> _Texte à lire_
::::::
00:06Bonjour Olivier Babaud.
00:07Bonjour Dimitri, bonjour Anissa, bonjour à tous.
00:09Olivier, ce matin vous nous parlez d'une réalité discrète mais qui pèse de plus en plus lourd sur la société française.
00:14Celle d'un pays qui ne croit plus à l'ascenseur social mais à l'héritage.
00:19Oui Dimitri, c'est une étude de l'Institut Jean Jaurès de novembre dernier qui vient confirmer ce que beaucoup pressentaient.
00:24La France n'est plus la patrie du mérite du travail mais celle de la rente et de la transmission.
00:28La fortune héritée représente désormais 60% du patrimoine total, c'était 35% en moyenne au début des années 70.
00:36Une part croissante des jeunes propriétaires doit aujourd'hui son accession à l'aide familiale
00:40et pour beaucoup acheter son soutien parental est devenu hors de portée.
00:44Est-ce que ce phénomène est propre à la France ?
00:47Non, il touche la plupart des pays développés mais la France y est particulièrement exposée car elle cumule deux spécificités.
00:53Un patrimoine très concentré dans l'immobilier et une fiscalité qui pèse massivement sur le travail
00:58mais épargne relativement les transmissions.
01:00Résultat, mieux vaut naître que bosser.
01:02Mais est-ce qu'il n'y a pas des droits de succession importants en France ?
01:06Oui, mais grâce à des niches assez nombreuses, des abattements, des dispositifs de démembrement,
01:11seuls 11% des héritages in fine sont taxés.
01:15Surtout, cette fiscalité s'applique après que les inégalités ont été massivement constituées,
01:20notamment via la hausse des prêts immobiliers dans les zones tendues.
01:22Parce que l'immobilier joue un rôle central.
01:24Absolument, depuis 20 ans, l'essentiel de la création de richesses s'est fait par valorisation immobilière
01:29mais cette richesse n'est pas produite.
01:31Elle profite de la rareté de l'offre rendue rigide, notamment par la surréglementation.
01:35La valeur de ces biens se transmet ensuite mécaniquement aux enfants.
01:38Les plus jeunes, eux, doivent emprunter à prix d'or ou rester locataires à vie
01:42s'ils n'ont pas l'heure d'être héritiers.
01:44C'est le mécanisme parfait de la reproduction sociale.
01:46Et quelles en sont les conséquences ?
01:48Elles sont redoutables.
::::::
> _Consignes_
a: D'après l'entretien sur l'héritage, quelle part du patrimoine total la fortune héritée représente-t-elle désormais ?
b: Poursuivez l'entretien sur l'héritage à partir de sa dernière réplique.

[Données de points clés humains]
::::::
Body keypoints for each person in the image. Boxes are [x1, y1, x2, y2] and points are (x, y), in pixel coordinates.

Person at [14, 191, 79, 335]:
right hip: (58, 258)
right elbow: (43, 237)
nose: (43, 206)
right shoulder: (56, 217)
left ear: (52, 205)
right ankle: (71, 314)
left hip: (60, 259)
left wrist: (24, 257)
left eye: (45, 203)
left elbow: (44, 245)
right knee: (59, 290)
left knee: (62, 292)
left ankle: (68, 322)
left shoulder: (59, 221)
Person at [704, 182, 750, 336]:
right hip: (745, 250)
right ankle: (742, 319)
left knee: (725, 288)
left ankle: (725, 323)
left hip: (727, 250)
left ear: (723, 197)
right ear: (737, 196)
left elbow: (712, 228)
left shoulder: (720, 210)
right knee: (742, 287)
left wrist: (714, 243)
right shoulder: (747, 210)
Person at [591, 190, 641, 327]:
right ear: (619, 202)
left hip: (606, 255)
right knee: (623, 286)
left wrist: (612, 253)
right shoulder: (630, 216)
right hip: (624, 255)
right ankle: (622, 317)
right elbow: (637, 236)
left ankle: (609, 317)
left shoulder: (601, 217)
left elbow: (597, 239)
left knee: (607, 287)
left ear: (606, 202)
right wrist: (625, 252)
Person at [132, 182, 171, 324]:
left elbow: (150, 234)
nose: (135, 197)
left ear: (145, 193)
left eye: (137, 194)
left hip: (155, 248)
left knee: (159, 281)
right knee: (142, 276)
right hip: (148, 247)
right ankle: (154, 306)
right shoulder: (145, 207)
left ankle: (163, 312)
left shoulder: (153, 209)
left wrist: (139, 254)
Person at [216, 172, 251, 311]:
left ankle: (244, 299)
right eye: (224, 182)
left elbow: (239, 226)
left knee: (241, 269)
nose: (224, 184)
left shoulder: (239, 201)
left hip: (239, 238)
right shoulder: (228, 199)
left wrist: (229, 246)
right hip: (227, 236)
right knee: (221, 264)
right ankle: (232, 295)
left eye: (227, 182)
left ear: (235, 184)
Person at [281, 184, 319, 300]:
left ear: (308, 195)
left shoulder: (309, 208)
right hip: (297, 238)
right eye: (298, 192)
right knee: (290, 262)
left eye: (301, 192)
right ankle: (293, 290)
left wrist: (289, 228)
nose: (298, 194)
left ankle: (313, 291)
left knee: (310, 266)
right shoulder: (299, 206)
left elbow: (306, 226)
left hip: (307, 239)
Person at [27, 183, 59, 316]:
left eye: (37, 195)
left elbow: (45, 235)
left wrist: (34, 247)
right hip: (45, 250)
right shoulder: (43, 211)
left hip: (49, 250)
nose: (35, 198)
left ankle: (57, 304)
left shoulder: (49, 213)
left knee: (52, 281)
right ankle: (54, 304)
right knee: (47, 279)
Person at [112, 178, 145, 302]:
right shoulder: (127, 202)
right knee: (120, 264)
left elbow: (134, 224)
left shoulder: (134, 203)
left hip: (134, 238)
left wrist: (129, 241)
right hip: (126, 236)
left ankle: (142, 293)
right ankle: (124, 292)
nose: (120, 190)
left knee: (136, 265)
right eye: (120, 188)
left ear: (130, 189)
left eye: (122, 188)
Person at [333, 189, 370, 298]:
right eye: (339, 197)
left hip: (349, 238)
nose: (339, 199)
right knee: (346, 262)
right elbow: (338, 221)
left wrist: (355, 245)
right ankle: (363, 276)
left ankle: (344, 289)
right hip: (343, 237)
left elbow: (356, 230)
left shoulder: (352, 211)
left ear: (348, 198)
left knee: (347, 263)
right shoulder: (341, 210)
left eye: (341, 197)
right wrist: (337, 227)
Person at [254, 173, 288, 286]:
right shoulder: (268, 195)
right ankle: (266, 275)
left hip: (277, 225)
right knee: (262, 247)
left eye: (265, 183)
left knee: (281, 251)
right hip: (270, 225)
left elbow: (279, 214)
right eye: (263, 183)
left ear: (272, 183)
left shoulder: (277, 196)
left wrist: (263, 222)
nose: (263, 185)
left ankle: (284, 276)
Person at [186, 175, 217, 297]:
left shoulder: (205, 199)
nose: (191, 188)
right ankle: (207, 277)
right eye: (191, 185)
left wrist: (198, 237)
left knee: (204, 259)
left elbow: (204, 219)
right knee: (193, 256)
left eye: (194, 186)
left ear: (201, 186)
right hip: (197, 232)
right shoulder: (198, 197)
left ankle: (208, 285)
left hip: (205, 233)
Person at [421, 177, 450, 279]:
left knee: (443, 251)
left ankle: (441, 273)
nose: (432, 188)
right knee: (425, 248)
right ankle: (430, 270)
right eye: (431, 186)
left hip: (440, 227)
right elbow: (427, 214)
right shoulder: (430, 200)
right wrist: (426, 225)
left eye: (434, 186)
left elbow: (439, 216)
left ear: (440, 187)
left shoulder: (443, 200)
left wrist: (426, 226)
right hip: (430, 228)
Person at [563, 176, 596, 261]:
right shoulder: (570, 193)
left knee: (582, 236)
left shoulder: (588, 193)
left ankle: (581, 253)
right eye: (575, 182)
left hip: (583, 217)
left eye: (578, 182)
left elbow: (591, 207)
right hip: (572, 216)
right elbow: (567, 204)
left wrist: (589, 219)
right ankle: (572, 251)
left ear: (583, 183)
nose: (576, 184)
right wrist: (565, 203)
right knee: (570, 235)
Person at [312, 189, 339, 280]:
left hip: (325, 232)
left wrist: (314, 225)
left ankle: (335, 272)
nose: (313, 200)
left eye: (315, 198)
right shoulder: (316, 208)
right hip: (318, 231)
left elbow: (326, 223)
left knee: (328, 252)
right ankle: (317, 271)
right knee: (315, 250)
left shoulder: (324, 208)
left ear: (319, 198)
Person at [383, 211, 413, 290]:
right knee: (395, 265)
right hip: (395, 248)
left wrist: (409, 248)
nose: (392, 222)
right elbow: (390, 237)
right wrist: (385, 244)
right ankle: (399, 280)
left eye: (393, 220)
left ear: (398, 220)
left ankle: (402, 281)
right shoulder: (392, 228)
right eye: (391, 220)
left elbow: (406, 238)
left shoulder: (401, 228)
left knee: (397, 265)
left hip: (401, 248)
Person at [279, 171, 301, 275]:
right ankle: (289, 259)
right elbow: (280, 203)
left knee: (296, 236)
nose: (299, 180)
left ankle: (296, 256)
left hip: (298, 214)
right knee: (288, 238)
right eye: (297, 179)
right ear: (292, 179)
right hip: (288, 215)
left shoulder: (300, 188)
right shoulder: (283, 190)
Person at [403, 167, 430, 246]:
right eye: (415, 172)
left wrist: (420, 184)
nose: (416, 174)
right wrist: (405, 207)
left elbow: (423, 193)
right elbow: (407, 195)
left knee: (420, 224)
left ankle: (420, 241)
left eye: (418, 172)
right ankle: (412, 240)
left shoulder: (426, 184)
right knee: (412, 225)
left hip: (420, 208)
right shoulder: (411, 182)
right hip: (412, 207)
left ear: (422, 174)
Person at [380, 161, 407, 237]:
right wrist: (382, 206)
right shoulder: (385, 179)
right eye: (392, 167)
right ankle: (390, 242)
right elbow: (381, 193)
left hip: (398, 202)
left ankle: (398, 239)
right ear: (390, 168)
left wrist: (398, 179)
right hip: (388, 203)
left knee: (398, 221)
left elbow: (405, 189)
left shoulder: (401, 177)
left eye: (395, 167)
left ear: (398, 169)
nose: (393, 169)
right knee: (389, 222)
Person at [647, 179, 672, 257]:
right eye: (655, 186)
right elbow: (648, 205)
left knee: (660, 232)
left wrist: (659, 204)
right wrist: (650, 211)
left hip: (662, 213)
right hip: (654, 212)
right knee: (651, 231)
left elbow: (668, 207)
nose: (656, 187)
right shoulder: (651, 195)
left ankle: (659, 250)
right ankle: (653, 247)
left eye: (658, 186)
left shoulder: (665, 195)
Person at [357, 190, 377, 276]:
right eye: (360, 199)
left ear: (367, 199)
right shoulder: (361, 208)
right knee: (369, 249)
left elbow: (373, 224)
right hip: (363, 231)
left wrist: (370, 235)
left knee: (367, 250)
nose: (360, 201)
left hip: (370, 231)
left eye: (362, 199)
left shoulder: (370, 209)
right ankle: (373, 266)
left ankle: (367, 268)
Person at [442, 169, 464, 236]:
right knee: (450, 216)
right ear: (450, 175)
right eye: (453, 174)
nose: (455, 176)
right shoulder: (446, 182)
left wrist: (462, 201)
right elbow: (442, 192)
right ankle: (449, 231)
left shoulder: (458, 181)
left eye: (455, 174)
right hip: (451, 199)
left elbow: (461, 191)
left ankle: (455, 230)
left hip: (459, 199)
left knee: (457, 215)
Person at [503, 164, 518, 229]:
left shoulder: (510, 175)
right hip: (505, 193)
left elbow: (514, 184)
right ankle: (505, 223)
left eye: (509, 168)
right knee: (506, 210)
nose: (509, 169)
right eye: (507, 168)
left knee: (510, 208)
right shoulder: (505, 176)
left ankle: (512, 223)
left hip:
::::::
> _Vos réponses_
a: Elle en représente désormais 60 %.

b:
01:49Ça alimente un ressentiment croissant chez les jeunes actifs.
01:52Ils ont des diplômes, travaillent beaucoup, se battent, paient des impôts massifs sur leur travail
01:56mais voient les leviers de mobilité bloqués.
01:59D'un côté, la rente patrimoniale.
02:00De l'autre, la punition de l'effort.
02:02Alors, qu'est-ce qu'il faut faire, Olivier ?
02:03Est-ce qu'il faut taxer davantage les successions ?
02:06Ce sera, à mon sens, une erreur de plus
02:07parce que notre niveau de fiscalité est beaucoup plus dur sur les successions déjà que chez nos voisins.
02:12Il ne faut pas punir davantage ceux qui transmettent.
02:14Il faut lutter contre la rente immobilière et libérer ceux qui n'ont rien à transmettre.
02:18Alors, ça commence par déréguler l'immobilier, libérer le foncier, simplifier les permis,
02:23faire sauter les blocages idéologiques contre la construction.
02:26Et ça suppose aussi de rééquilibrer la fiscalité, alléger les charges sur le travail,
02:30redonner des marges aux jeunes ménages, favoriser la propriété par l'effort plutôt que par le leg.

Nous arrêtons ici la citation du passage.